Satış elemanlarının faaliyetlerinden elde edilen kâr katkısı açısından da değerlendirilmesi satış yönetimi açısından önemlidir. Bu bölümde satış yöneticisinin ve satış elemanlarının dikkat etmesi gereken iki önemli konu da: Satış için kârdan feragat edilmesi ve müşterilerin satın alınması konularıdır.
Davranışsal Değerlendirme
Davranışsal değerlendirme sistemleri, satış faaliyetlerinin her bir aşamasında neler olup bittiğinin takip edilmesi ile ilgilenir ve sonuçtan çok gelişim odaklı yaklaşımlardır.
Davranış-temelli değerlendirme sistemleri yöneticilerin her bir satış elemanı hakkında öznel değerlendirmeler yapmasını gerektirir. Tutum, girişim, iletişim becerileri ve görünüm gibi öznel değerlendirme unsurları ancak öznel yorumlar ve puanlama ölçütleri kullanılarak ölçülebilir.

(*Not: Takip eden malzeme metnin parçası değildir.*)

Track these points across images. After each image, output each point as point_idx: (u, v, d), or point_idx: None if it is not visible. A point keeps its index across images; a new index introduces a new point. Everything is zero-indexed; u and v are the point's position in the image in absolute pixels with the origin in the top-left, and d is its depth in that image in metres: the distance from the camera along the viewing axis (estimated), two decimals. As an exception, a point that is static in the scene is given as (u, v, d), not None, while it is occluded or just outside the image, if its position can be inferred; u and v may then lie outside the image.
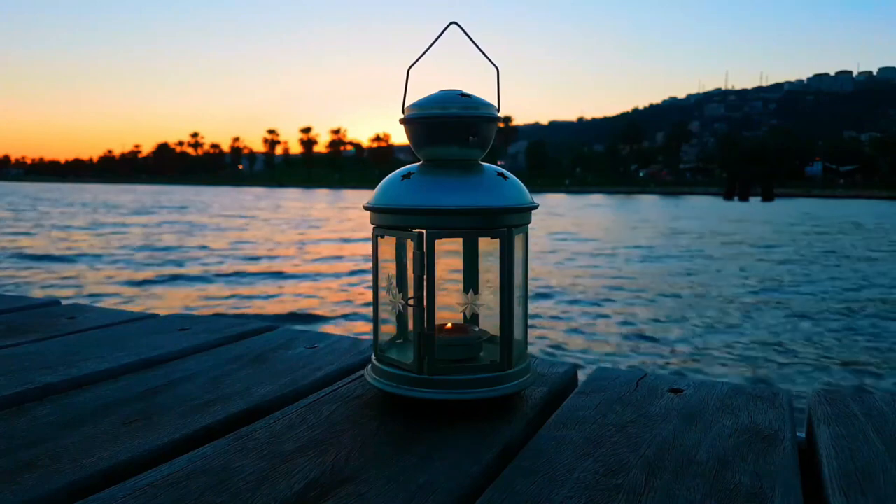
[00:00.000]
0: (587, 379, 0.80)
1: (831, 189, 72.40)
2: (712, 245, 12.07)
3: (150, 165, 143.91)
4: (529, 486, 0.52)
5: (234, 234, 14.64)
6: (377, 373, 0.70)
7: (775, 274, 9.13)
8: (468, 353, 0.72)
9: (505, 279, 0.67)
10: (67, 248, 11.22)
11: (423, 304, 0.66)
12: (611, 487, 0.52)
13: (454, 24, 0.70)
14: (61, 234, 14.37)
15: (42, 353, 0.88)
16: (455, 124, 0.69)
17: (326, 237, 14.59)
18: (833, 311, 6.53)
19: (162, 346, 0.92)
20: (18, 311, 1.16)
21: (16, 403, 0.70)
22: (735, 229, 17.33)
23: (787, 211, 29.33)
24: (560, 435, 0.63)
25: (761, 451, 0.59)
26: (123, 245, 11.95)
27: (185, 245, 12.13)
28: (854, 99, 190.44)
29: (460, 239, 0.76)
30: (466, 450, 0.59)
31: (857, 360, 4.77)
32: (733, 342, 5.18)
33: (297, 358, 0.88)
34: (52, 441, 0.60)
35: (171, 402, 0.71)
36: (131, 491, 0.51)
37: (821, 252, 12.04)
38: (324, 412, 0.68)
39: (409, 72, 0.71)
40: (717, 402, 0.72)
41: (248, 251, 11.37)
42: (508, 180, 0.69)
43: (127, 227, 16.43)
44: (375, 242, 0.71)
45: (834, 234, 15.61)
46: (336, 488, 0.51)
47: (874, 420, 0.67)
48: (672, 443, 0.61)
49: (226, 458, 0.57)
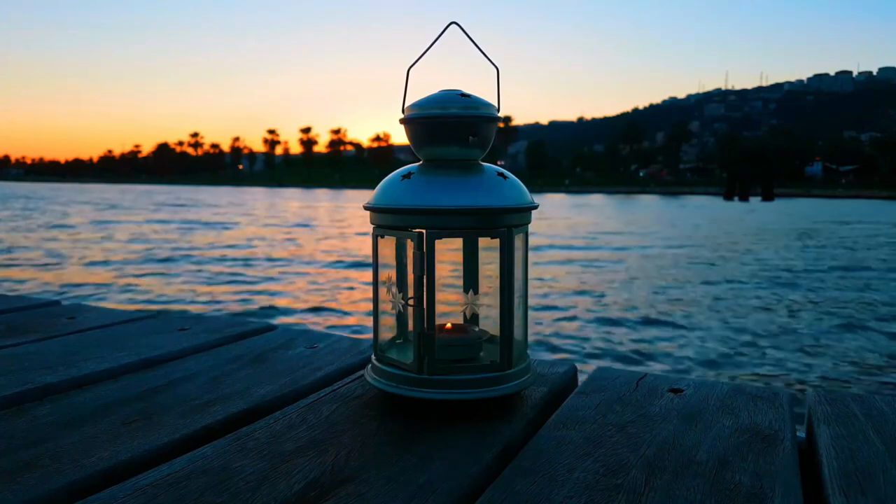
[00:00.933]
0: (587, 379, 0.80)
1: (831, 189, 72.42)
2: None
3: (150, 165, 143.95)
4: (529, 486, 0.52)
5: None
6: (377, 373, 0.70)
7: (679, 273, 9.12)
8: (468, 353, 0.72)
9: (505, 279, 0.67)
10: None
11: (423, 304, 0.66)
12: (611, 487, 0.52)
13: (454, 24, 0.70)
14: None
15: (42, 353, 0.88)
16: (455, 124, 0.69)
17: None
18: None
19: (162, 346, 0.92)
20: (18, 311, 1.16)
21: (16, 403, 0.70)
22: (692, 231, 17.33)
23: (766, 212, 29.42)
24: (560, 435, 0.63)
25: (761, 451, 0.59)
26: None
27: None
28: (854, 99, 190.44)
29: (460, 239, 0.76)
30: (466, 450, 0.59)
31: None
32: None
33: (297, 358, 0.88)
34: (52, 441, 0.60)
35: (171, 402, 0.71)
36: (131, 491, 0.51)
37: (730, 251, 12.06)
38: (324, 412, 0.68)
39: (409, 72, 0.71)
40: (717, 402, 0.72)
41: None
42: (508, 180, 0.69)
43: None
44: (375, 242, 0.71)
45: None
46: (336, 488, 0.51)
47: (874, 420, 0.67)
48: (672, 443, 0.61)
49: (226, 458, 0.57)
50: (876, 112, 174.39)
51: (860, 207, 36.02)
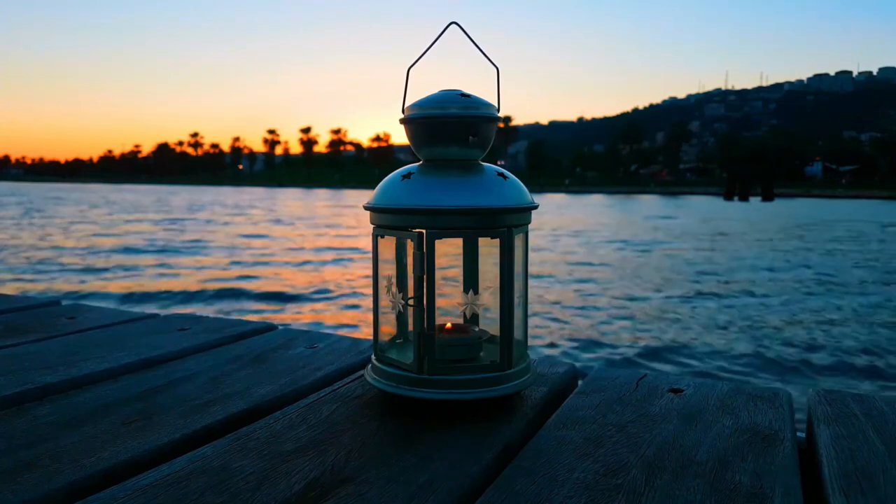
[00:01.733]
0: (587, 379, 0.80)
1: (831, 189, 72.41)
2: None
3: (151, 165, 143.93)
4: (529, 486, 0.52)
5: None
6: (377, 373, 0.70)
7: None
8: (468, 353, 0.72)
9: (505, 279, 0.67)
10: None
11: (423, 304, 0.66)
12: (611, 487, 0.52)
13: (454, 24, 0.70)
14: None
15: (42, 353, 0.88)
16: (455, 124, 0.69)
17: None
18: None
19: (162, 346, 0.92)
20: (18, 311, 1.16)
21: (16, 403, 0.70)
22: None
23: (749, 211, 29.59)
24: (560, 435, 0.63)
25: (761, 451, 0.59)
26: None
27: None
28: (854, 99, 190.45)
29: (460, 239, 0.76)
30: (466, 450, 0.59)
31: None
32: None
33: (297, 358, 0.88)
34: (52, 441, 0.60)
35: (171, 402, 0.71)
36: (131, 491, 0.51)
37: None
38: (324, 412, 0.68)
39: (409, 72, 0.71)
40: (717, 401, 0.72)
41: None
42: (508, 180, 0.69)
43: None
44: (375, 242, 0.71)
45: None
46: (336, 488, 0.51)
47: (874, 420, 0.67)
48: (672, 443, 0.61)
49: (226, 458, 0.57)
50: (876, 112, 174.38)
51: (860, 208, 36.13)
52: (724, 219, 22.98)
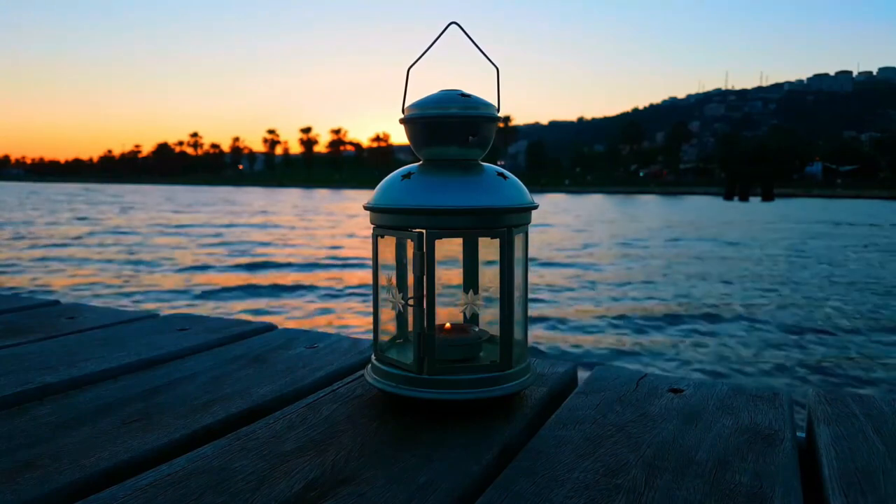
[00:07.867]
0: (587, 379, 0.80)
1: (831, 189, 72.39)
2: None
3: (151, 165, 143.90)
4: (529, 486, 0.52)
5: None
6: (377, 373, 0.70)
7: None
8: (468, 353, 0.72)
9: (505, 279, 0.67)
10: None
11: (423, 304, 0.66)
12: (611, 487, 0.52)
13: (454, 24, 0.70)
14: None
15: (42, 353, 0.88)
16: (455, 124, 0.69)
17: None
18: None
19: (162, 346, 0.92)
20: (18, 311, 1.16)
21: (16, 403, 0.70)
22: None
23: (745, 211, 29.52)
24: (560, 435, 0.63)
25: (761, 451, 0.59)
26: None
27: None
28: (854, 99, 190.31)
29: (460, 239, 0.76)
30: (466, 450, 0.59)
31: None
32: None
33: (297, 358, 0.88)
34: (52, 441, 0.60)
35: (172, 402, 0.71)
36: (131, 491, 0.51)
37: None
38: (324, 412, 0.68)
39: (409, 72, 0.71)
40: (717, 402, 0.72)
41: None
42: (508, 180, 0.69)
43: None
44: (375, 242, 0.71)
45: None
46: (336, 488, 0.51)
47: (874, 420, 0.67)
48: (672, 443, 0.61)
49: (226, 458, 0.57)
50: (876, 112, 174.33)
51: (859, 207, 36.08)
52: (725, 220, 22.92)
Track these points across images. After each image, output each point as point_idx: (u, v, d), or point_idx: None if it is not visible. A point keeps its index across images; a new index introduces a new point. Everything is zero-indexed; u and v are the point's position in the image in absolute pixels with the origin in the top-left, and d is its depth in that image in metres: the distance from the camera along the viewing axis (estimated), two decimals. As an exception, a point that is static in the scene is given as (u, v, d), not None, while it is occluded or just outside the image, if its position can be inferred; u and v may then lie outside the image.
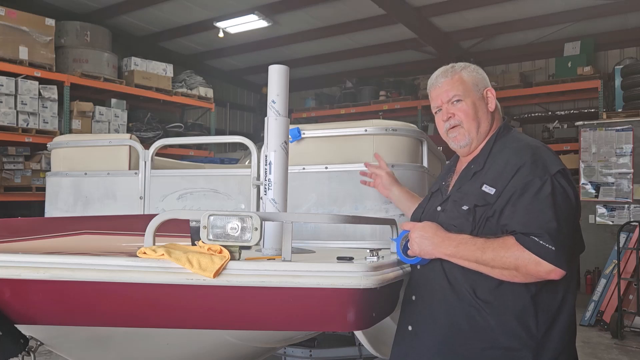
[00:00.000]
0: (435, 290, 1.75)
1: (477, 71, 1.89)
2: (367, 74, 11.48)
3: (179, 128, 9.43)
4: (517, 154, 1.71)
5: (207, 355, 1.97)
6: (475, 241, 1.63)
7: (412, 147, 2.51)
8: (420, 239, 1.72)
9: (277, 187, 1.86)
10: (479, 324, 1.66)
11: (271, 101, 1.88)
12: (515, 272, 1.57)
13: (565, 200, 1.61)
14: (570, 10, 8.34)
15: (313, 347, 3.12)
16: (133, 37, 9.88)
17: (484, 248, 1.60)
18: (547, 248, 1.53)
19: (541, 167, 1.65)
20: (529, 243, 1.55)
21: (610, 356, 5.01)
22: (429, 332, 1.76)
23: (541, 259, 1.53)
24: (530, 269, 1.55)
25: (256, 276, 1.42)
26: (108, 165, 3.00)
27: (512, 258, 1.56)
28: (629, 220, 6.48)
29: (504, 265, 1.58)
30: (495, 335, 1.64)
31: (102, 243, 1.91)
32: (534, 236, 1.55)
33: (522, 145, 1.75)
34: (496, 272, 1.61)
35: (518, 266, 1.56)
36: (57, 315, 1.52)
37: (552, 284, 1.62)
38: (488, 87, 1.88)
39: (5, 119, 6.51)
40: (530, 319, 1.63)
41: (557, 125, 8.90)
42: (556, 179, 1.63)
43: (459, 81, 1.85)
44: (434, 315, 1.75)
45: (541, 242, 1.54)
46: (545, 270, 1.54)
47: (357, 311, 1.45)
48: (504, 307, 1.64)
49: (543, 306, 1.65)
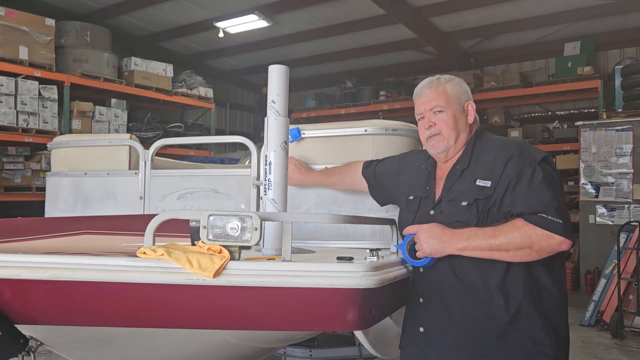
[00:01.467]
0: (445, 289, 1.83)
1: (460, 85, 2.01)
2: (367, 74, 11.47)
3: (179, 128, 9.43)
4: (503, 148, 1.87)
5: (207, 355, 1.97)
6: (484, 230, 1.74)
7: (412, 147, 2.51)
8: (429, 239, 1.78)
9: (277, 187, 1.86)
10: (493, 312, 1.77)
11: (271, 101, 1.88)
12: (529, 250, 1.70)
13: (554, 182, 1.78)
14: (570, 10, 8.34)
15: (313, 347, 3.12)
16: (133, 37, 9.88)
17: (494, 234, 1.72)
18: (556, 222, 1.68)
19: (527, 156, 1.80)
20: (538, 220, 1.69)
21: (610, 356, 5.01)
22: (444, 330, 1.83)
23: (552, 232, 1.67)
24: (543, 244, 1.68)
25: (256, 276, 1.42)
26: (108, 165, 3.00)
27: (526, 237, 1.69)
28: (629, 220, 6.48)
29: (518, 245, 1.69)
30: (509, 319, 1.76)
31: (102, 243, 1.91)
32: (541, 214, 1.69)
33: (505, 141, 1.96)
34: (510, 255, 1.72)
35: (532, 243, 1.69)
36: (57, 315, 1.52)
37: (548, 265, 1.78)
38: (469, 101, 2.00)
39: (5, 119, 6.51)
40: (537, 300, 1.77)
41: (557, 125, 8.90)
42: (542, 165, 1.78)
43: (443, 93, 1.97)
44: (448, 314, 1.82)
45: (549, 217, 1.68)
46: (557, 242, 1.68)
47: (357, 311, 1.46)
48: (514, 291, 1.76)
49: (543, 286, 1.79)
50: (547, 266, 1.79)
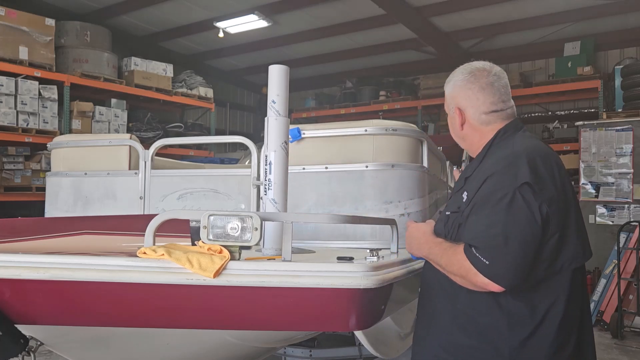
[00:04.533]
0: (428, 285, 1.82)
1: (453, 86, 1.86)
2: (367, 74, 11.48)
3: (179, 128, 9.43)
4: (494, 162, 1.68)
5: (207, 355, 1.97)
6: (442, 246, 1.67)
7: (412, 147, 2.51)
8: (409, 238, 1.83)
9: (277, 187, 1.86)
10: (457, 325, 1.67)
11: (271, 101, 1.88)
12: (463, 280, 1.59)
13: (523, 213, 1.54)
14: (570, 10, 8.34)
15: (313, 347, 3.12)
16: (133, 37, 9.88)
17: (443, 253, 1.65)
18: (482, 261, 1.52)
19: (509, 177, 1.59)
20: (469, 254, 1.55)
21: (610, 356, 5.00)
22: (421, 327, 1.82)
23: (477, 270, 1.53)
24: (471, 278, 1.55)
25: (256, 276, 1.42)
26: (108, 165, 3.00)
27: (458, 266, 1.58)
28: (629, 220, 6.48)
29: (455, 272, 1.61)
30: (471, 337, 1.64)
31: (102, 243, 1.91)
32: (474, 248, 1.54)
33: (505, 154, 1.68)
34: (452, 277, 1.63)
35: (462, 275, 1.58)
36: (57, 315, 1.52)
37: (522, 294, 1.58)
38: (457, 105, 1.84)
39: (5, 119, 6.50)
40: (500, 337, 1.60)
41: (557, 125, 8.90)
42: (520, 191, 1.56)
43: (446, 95, 1.91)
44: (432, 305, 1.79)
45: (477, 254, 1.53)
46: (482, 282, 1.53)
47: (357, 311, 1.46)
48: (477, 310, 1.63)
49: (516, 318, 1.60)
50: (523, 295, 1.59)
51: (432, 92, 9.82)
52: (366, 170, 2.43)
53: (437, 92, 9.53)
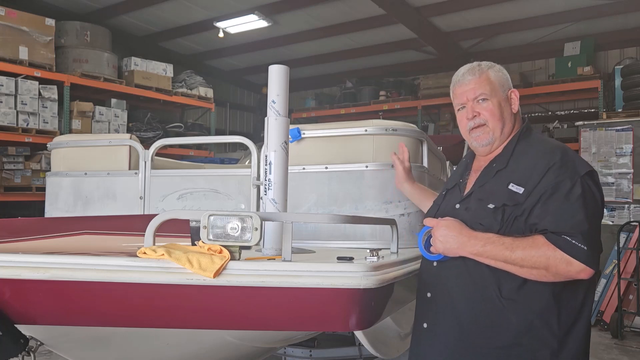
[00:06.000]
0: (455, 287, 1.75)
1: (502, 71, 1.89)
2: (367, 74, 11.48)
3: (179, 128, 9.43)
4: (546, 154, 1.71)
5: (207, 355, 1.97)
6: (503, 240, 1.63)
7: (412, 147, 2.51)
8: (445, 237, 1.70)
9: (277, 187, 1.86)
10: (501, 322, 1.67)
11: (271, 101, 1.88)
12: (545, 272, 1.58)
13: (593, 202, 1.64)
14: (570, 10, 8.34)
15: (313, 347, 3.12)
16: (133, 37, 9.88)
17: (512, 247, 1.60)
18: (580, 248, 1.55)
19: (571, 168, 1.65)
20: (561, 242, 1.56)
21: (610, 356, 5.01)
22: (447, 329, 1.76)
23: (573, 258, 1.55)
24: (560, 268, 1.56)
25: (256, 276, 1.42)
26: (108, 165, 3.00)
27: (543, 257, 1.57)
28: (629, 220, 6.48)
29: (534, 265, 1.58)
30: (516, 333, 1.65)
31: (102, 243, 1.91)
32: (566, 236, 1.56)
33: (550, 147, 1.76)
34: (524, 272, 1.61)
35: (548, 265, 1.57)
36: (57, 315, 1.52)
37: (575, 283, 1.64)
38: (512, 89, 1.88)
39: (5, 119, 6.50)
40: (552, 319, 1.65)
41: (557, 125, 8.89)
42: (585, 180, 1.64)
43: (486, 80, 1.84)
44: (454, 313, 1.74)
45: (574, 241, 1.55)
46: (575, 269, 1.56)
47: (357, 311, 1.45)
48: (528, 305, 1.65)
49: (566, 305, 1.66)
50: (572, 289, 1.66)
51: (432, 92, 9.81)
52: (366, 170, 2.43)
53: (437, 92, 9.53)
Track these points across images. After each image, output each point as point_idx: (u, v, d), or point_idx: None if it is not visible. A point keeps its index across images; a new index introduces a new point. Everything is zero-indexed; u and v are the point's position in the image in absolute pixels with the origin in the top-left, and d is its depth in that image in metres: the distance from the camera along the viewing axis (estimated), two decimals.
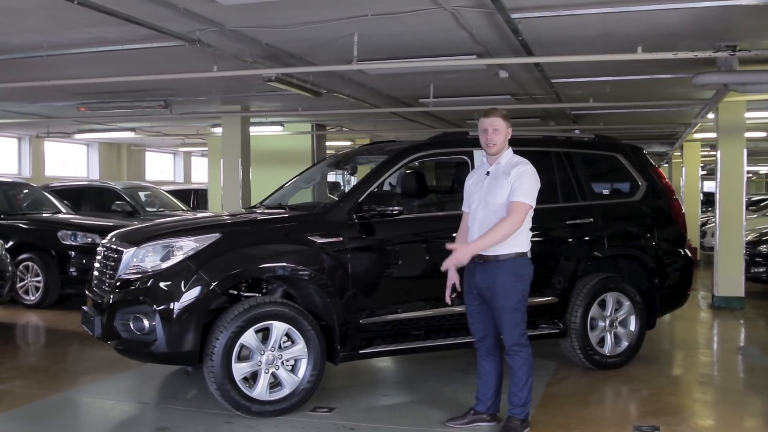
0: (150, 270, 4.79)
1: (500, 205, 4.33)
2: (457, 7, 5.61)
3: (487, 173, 4.47)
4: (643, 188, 6.47)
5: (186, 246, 4.81)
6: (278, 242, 5.00)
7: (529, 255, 4.44)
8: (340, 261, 5.01)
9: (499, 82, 9.09)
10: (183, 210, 13.42)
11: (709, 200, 20.41)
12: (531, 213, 4.39)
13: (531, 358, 4.43)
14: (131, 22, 5.65)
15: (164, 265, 4.77)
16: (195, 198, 16.42)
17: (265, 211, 5.82)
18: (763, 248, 10.27)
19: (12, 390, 5.54)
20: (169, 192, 14.78)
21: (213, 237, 4.87)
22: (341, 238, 5.05)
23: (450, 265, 4.39)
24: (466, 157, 5.69)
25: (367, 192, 5.24)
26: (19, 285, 8.97)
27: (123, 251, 4.96)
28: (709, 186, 22.06)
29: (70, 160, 20.32)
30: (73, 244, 9.24)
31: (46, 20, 6.09)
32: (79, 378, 6.00)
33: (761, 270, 10.18)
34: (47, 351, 7.08)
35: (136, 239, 5.02)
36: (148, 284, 4.74)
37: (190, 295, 4.66)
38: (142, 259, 4.85)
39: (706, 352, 7.49)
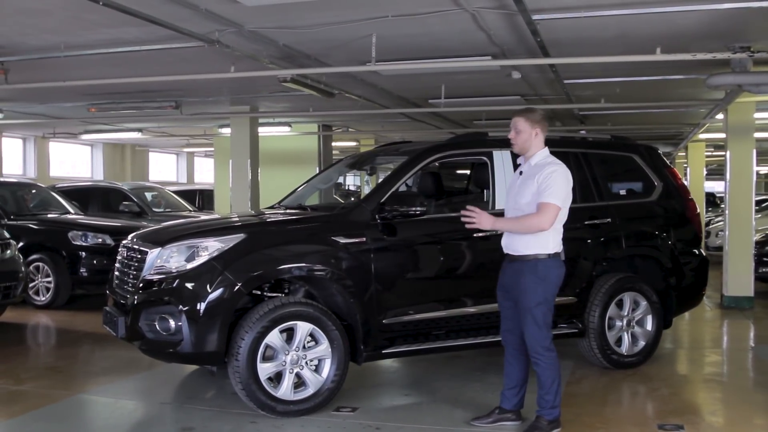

En yaygın davranışsal değerlendirme yaklaşımlarından biri de Amaçlarla Yönetimdir . Bu yöntemde satış elemanı ve yöneticiler belirlenmiş bir süre sonunda ulaşılması gereken kişisel gelişim hedefleri belirler. Satış elemanı daha sonra her bir hedefe ulaşmak için bir eylem planı geliştirir. Satış yöneticisiyle yapacağı değerlendirme sonucunda satış elemanına yazılı performans teşvikleri sunulur. Satış elemanları kendilerinden neyin beklendiğinin bilincinde olarak satış planlarını uygularlar. Ancak hedeften sapma olup olmadığının saptanması için satış yöneticileri elemanların performansını belirli aralıklarla değerlendirirler, gerektiğinde satış süreçlerinde değişiklikler yapılır ve satış elemanının hedefe odaklanması sağlanır. Son aşamada ise satış elemanlarının yıllık performans değerlendirmeleri gerçekleştirilir. Performans sonuçlarına göre ise bir sonraki yılın yeni hedefleri belirlenir.
Davranışsal Gözlem Puanı (DGP), Amaçlarla Yönetim ve diğer geleneksel puanlama sistemlerinden daha gelişmiş bir puanlama sistemidir ve iş başarısını sağlayan bir dizi kritik özel durumu içerir. Tanımlanan önemli iş davranışları, iş boyutlarının oluşturulması için gruplandırılır. Her bir gruba ise beşli Likert ölçeği eklenir ve satış yöneticilerince kullanılacak ölçek oluşturulur. Bu ölçekte değişimin yönetilmesi konusunda satış yöneticilerinin performansı ölçülmeye çalışılmaktadır.